Some soldiers bring home captured flags or weapons as war mementos. World War II prisoner of war Victor Leerhoff opted instead to bring a piece of German bread back to his mother in the northwestern Minnesota town of Fosston when the war ended in 1945.
That 77-year-old bread is now tucked away in a Maple Grove cedar chest, where the Rev. Nancy Carlson, the youngest of Leerhoff's three children, has written "SAVE" all over its box.
"It looks perfect," said Carlson, 59, a retired pastor and chaplain. "It never got mold probably because they didn't use much yeast and the salt dried it out quickly. It is hard as a rock, but still looks fresh as new."
When "CODA" won the Academy Award for best picture last month, Carlson was inspired to write about her dad's ancient loaf and her quest to find the bakery that made it. Leerhoff was a CODA — a child of deaf adults — like the child portrayed in the Oscar-winning film.
Leerhoff's father, Detmer, was born deaf, while his mother, Amelia, lost her hearing at age 4 when she contracted rheumatic fever on the boat while emigrating from Sweden.

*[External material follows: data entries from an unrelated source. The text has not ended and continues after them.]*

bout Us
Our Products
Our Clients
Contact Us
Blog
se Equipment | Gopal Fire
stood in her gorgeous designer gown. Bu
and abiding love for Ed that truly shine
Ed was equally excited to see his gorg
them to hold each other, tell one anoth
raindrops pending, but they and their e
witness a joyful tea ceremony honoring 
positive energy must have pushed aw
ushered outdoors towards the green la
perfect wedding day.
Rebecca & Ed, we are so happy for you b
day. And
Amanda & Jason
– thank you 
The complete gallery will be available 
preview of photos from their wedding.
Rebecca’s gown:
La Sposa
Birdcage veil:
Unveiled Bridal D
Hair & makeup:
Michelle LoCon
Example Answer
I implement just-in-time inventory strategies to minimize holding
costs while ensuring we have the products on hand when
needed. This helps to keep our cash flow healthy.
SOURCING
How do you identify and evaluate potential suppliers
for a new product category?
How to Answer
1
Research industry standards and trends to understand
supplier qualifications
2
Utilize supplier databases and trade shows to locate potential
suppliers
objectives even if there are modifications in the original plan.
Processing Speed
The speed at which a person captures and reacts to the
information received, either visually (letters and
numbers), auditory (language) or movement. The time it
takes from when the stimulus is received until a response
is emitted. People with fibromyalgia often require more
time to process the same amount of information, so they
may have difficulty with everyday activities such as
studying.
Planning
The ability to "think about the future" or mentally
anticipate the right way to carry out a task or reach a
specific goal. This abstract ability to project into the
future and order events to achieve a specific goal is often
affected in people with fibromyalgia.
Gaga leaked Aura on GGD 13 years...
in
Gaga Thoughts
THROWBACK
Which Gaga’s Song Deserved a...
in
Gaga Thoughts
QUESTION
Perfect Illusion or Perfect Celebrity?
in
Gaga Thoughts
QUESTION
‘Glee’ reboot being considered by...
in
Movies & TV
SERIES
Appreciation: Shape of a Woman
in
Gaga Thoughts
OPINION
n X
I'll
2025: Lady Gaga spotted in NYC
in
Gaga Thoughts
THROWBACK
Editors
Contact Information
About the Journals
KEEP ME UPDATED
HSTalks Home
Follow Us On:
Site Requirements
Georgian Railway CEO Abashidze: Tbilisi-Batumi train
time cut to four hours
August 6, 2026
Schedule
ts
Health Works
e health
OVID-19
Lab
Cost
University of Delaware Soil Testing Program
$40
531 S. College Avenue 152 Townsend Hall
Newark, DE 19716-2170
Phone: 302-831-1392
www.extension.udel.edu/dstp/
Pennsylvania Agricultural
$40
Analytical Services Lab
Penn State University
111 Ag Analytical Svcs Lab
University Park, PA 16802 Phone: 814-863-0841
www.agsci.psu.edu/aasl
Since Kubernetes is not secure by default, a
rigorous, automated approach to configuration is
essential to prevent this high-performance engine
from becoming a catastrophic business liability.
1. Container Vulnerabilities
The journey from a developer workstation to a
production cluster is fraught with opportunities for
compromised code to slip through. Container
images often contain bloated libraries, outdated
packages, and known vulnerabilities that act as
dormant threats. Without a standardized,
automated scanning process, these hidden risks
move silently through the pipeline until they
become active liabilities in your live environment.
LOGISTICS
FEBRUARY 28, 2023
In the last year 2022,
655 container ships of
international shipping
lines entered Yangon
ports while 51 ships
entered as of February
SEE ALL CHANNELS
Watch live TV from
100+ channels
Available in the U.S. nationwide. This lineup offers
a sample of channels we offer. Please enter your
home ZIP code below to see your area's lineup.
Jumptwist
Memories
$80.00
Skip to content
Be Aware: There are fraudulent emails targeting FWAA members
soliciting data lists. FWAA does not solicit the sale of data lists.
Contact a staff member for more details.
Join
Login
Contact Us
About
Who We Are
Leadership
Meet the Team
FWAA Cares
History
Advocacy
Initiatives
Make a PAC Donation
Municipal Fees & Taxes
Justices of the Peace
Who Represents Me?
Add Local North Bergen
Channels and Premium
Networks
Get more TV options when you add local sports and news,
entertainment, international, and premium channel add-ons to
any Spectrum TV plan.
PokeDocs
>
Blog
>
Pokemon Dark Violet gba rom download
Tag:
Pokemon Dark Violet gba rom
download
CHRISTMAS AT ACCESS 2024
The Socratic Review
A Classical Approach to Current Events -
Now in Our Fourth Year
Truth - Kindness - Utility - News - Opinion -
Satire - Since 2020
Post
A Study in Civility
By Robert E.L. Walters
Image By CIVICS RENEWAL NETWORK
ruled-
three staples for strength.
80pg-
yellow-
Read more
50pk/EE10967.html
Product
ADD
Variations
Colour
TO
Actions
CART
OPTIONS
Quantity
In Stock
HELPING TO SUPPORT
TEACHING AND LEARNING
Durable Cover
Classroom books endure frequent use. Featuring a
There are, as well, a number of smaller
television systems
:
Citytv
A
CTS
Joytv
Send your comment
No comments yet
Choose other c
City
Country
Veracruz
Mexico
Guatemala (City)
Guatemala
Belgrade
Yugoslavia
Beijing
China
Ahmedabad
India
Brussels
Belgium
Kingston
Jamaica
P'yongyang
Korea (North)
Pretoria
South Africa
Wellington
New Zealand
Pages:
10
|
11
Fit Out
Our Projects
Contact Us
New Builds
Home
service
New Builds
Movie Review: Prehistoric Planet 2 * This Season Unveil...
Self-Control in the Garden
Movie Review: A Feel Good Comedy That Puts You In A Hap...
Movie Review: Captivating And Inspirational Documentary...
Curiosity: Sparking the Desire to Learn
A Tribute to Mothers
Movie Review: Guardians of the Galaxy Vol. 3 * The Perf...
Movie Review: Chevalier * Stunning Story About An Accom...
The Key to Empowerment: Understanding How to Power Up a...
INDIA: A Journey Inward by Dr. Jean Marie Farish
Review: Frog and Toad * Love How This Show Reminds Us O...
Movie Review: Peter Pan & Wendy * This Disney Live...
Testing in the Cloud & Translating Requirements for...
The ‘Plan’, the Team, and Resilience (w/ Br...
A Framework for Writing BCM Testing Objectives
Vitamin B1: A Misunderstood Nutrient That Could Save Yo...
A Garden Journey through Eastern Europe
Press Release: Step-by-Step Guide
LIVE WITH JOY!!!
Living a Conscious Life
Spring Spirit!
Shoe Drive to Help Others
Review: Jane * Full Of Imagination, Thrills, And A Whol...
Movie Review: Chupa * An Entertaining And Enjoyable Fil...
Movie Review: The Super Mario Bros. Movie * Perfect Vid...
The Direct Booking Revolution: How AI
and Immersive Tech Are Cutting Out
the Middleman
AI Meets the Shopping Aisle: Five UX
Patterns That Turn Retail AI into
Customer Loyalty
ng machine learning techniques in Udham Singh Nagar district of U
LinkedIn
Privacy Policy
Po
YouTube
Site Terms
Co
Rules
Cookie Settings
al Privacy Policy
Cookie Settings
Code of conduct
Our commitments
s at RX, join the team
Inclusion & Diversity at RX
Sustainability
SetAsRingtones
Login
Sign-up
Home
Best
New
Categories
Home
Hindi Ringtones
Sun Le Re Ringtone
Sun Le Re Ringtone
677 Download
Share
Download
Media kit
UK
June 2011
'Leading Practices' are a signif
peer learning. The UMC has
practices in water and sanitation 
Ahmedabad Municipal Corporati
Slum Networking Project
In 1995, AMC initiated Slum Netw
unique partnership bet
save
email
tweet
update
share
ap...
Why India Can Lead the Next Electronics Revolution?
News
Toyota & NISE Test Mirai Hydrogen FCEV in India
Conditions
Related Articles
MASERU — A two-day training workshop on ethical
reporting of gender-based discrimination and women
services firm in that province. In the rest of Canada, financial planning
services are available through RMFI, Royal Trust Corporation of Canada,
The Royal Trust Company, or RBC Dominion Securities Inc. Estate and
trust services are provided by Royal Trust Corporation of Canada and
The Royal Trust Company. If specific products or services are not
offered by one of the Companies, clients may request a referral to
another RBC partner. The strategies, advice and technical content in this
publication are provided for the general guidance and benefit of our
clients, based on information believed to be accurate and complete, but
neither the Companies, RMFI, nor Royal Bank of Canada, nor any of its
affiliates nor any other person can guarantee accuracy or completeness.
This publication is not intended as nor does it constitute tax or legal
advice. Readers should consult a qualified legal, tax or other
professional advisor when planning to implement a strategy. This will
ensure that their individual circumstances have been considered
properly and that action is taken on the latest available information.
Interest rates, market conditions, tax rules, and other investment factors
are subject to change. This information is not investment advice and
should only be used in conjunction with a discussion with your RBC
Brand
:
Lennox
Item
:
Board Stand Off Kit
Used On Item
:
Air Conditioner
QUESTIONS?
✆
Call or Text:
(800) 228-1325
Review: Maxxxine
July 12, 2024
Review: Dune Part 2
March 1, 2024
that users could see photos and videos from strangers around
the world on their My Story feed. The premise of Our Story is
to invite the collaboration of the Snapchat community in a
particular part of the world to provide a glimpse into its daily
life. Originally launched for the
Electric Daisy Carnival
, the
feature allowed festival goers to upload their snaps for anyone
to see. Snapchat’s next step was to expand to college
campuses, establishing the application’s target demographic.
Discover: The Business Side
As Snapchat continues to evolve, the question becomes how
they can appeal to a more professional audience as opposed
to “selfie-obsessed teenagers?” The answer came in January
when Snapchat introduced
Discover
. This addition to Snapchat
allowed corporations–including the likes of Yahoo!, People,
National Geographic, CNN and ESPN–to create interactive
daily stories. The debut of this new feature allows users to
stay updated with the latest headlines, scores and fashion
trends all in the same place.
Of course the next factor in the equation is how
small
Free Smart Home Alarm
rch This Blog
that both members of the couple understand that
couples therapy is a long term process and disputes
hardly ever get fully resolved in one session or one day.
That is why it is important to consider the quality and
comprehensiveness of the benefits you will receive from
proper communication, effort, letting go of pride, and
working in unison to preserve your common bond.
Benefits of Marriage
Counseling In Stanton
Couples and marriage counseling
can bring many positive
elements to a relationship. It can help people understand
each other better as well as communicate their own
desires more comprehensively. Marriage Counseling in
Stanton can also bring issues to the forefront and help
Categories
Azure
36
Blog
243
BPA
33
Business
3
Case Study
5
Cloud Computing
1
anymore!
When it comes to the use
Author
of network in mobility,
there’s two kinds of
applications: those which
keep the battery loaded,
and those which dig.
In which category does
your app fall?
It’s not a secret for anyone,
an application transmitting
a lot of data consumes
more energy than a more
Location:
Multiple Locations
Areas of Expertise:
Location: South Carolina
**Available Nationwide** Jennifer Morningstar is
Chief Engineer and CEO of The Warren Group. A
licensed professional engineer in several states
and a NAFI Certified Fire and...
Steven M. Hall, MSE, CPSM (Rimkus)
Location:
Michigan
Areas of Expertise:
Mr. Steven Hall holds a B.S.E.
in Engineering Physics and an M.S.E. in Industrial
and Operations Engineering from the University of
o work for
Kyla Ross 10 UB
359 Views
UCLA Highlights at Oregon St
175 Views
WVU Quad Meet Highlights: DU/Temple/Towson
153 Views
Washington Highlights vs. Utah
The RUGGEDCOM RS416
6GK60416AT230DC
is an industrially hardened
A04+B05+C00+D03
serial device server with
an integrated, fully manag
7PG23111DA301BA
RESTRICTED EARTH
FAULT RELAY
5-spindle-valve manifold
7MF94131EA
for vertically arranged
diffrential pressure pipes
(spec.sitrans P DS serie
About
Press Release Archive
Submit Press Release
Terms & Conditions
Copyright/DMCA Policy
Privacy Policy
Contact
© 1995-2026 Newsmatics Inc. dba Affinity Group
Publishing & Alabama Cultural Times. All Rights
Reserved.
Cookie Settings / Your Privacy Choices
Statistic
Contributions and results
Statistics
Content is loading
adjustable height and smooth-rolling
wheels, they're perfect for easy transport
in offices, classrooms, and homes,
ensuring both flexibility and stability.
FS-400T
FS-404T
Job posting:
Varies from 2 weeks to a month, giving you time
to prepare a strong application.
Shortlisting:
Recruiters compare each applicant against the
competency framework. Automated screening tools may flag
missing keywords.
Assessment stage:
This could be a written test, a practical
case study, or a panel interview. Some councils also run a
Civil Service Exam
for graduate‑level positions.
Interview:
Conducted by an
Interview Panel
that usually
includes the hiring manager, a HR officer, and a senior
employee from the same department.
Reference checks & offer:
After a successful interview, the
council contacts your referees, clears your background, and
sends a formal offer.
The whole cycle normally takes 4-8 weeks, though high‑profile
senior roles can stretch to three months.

As the oldest of five children, Victor Leerhoff "was the one who would go into town and translate for his dad and who also taught his younger siblings how to speak English," Carlson wrote.
Born in Iowa in 1925, Leerhoff moved in the 1930s with his family to Fosston, where they farmed east of town. He had just turned 19 when he enlisted in the Army in 1944.
In February 1945, Leerhoff's rifle suddenly exploded while he was fighting with the Army's 3rd Division Infantry near the northeastern French village of Colmar. "He didn't get hurt, but he needed a new rifle," according to Carlson.